Anomaly taxonomy
“Anomaly” is not one thing. anomalyx classifies every finding into one of seven classes, so you reason about the kind of deviation, not just that “something is off.” Nine detectors implement the taxonomy today.
| Class | What it catches | Detector(s) |
|---|---|---|
point | a single value far from its column’s distribution | point.modz |
distributional | the distribution shifted vs. a baseline | dist.ks, dist.psi, dist.chi2 |
structural | schema / type / null-rate / cardinality violations | struct.schema |
multivariate | a row that breaks the joint structure across columns | mv.mahalanobis |
contextual | a value anomalous only in context (seasonal) | ctx.seasonal |
collective | a subsequence that is jointly anomalous (level shift) | coll.cusum |
cadence | timing too regular to be organic (automation) | cad.regularity |
Every detector is deterministic — no RNG, no wall-clock — which is what lets anomalyx meet its byte-reproducibility guarantee. Where an off-the-shelf method would fight that (an isolation forest’s RNG, for instance), anomalyx uses a deterministic equivalent.
point — point.modz
Per-column univariate outliers via the Iglewicz–Hoaglin modified z-score,
M = 0.6745·(x − median)/MAD. MAD (median absolute deviation) is robust: a few
wild values don’t inflate the spread and mask each other. Falls back to mean/σ
when MAD collapses; a truly constant column flags nothing. Emits a cell handle.
distributional — dist.ks / dist.psi / dist.chi2
Compare the current corpus against a --baseline:
dist.ks— two-sample Kolmogorov–Smirnov on numeric columns (shape/location shift), with an asymptotic p-value.dist.psi— Population Stability Index over baseline-quantile bins (how much mass moved); the binned cousin of KL divergence.dist.chi2— chi-square over category frequencies for categorical columns; also surfaces brand-new categories.
Without a baseline these report honest absence. Emit dist handles.
structural — struct.schema
Shape, not values. Single-corpus: columns with conflicting cell types (Mixed)
and columns whose null fraction exceeds a threshold. With a --baseline: a
schema diff — columns added, dropped, or whose inferred type changed. Emits
col handles.
multivariate — mv.mahalanobis
A row can be unremarkable on every axis yet a glaring joint outlier — e.g.

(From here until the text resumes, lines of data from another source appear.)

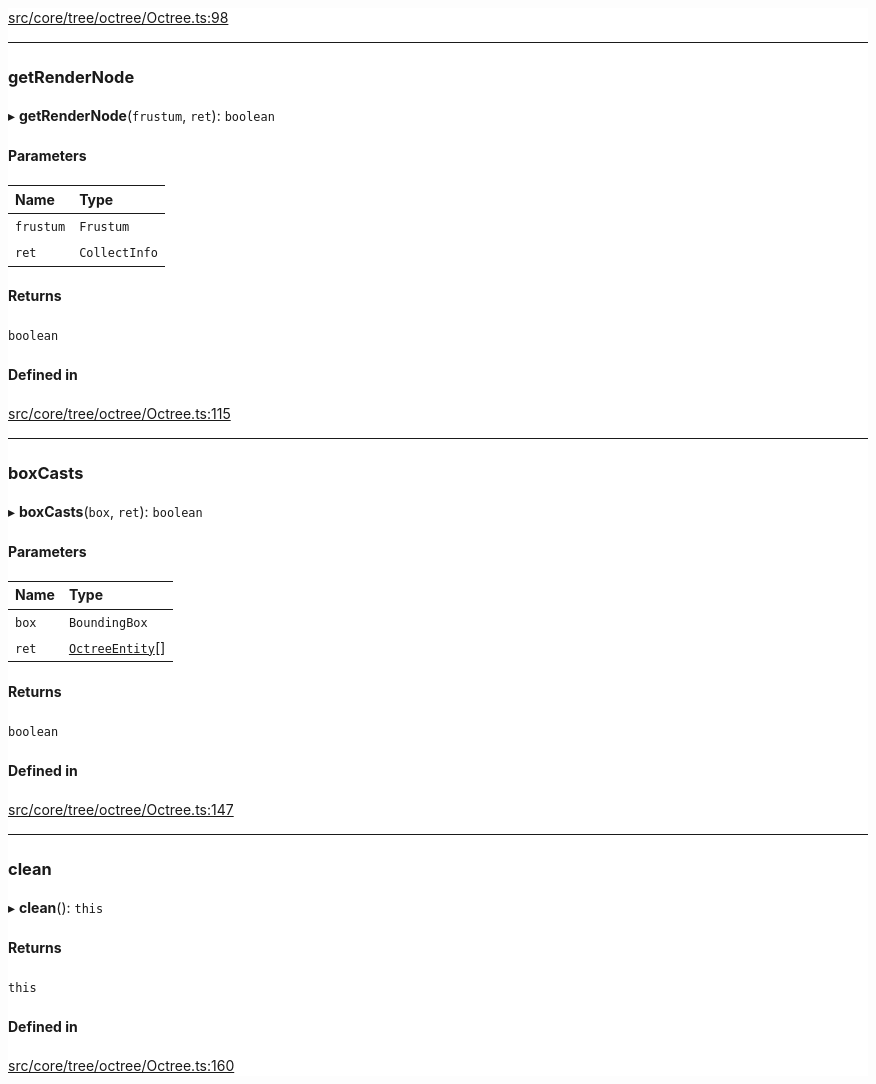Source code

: [src/core/tree/octree/Octree.ts:98](https://github.com/Orillusion/orillusion/blob/main/src/core/tree/octree/Octree.ts#L98)

___

### getRenderNode

▸ **getRenderNode**(`frustum`, `ret`): `boolean`

#### Parameters

| Name | Type |
| :------ | :------ |
| `frustum` | `Frustum` |
| `ret` | `CollectInfo` |

#### Returns

`boolean`

#### Defined in

[src/core/tree/octree/Octree.ts:115](https://github.com/Orillusion/orillusion/blob/main/src/core/tree/octree/Octree.ts#L115)

___

### boxCasts

▸ **boxCasts**(`box`, `ret`): `boolean`

#### Parameters

| Name | Type |
| :------ | :------ |
| `box` | `BoundingBox` |
| `ret` | [`OctreeEntity`](OctreeEntity.md)[] |

#### Returns

`boolean`

#### Defined in

[src/core/tree/octree/Octree.ts:147](https://github.com/Orillusion/orillusion/blob/main/src/core/tree/octree/Octree.ts#L147)

___

### clean

▸ **clean**(): `this`

#### Returns

`this`

#### Defined in

[src/core/tree/octree/Octree.ts:160](https://github.com/Orillusion/orillusion/blob/main/src/core/tree/octree/Octree.ts#L160)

it breaks the correlation the rest of the data obeys. The Mahalanobis
distance measures distance from the centroid in units that account for each
feature’s spread and the covariance between features. Squared distance ~ χ²(d),
so a principled per-row p-value falls out. Own deterministic Cholesky solve, no
RNG. Emits a row handle.
contextual — ctx.seasonal
A daytime traffic level at 3am; a weekday volume on a Sunday. Given a period
--period N, each point is scored only against its own phase (row mod N) — its
seasonal peers — using the same robust modified z-score. Seasonality is never
guessed: without a period it reports honest absence.
collective — coll.cusum
A sustained shift in level is the canonical collective anomaly. CUSUM finds the
change point that maximizes the cumulative deviation from the mean; when the
standardized two-segment shift is large, the post-change segment is flagged as a
range handle.
cadence — cad.regularity
The inverse of every other detector: timing too regular to be organic — the
metronomic signature of automation. On a column named by --cadence COL, the
inter-arrival intervals’ coefficient of variation (CV = σ/μ) near zero is the
tell. Opt-in, because which column means “time” is never guessed.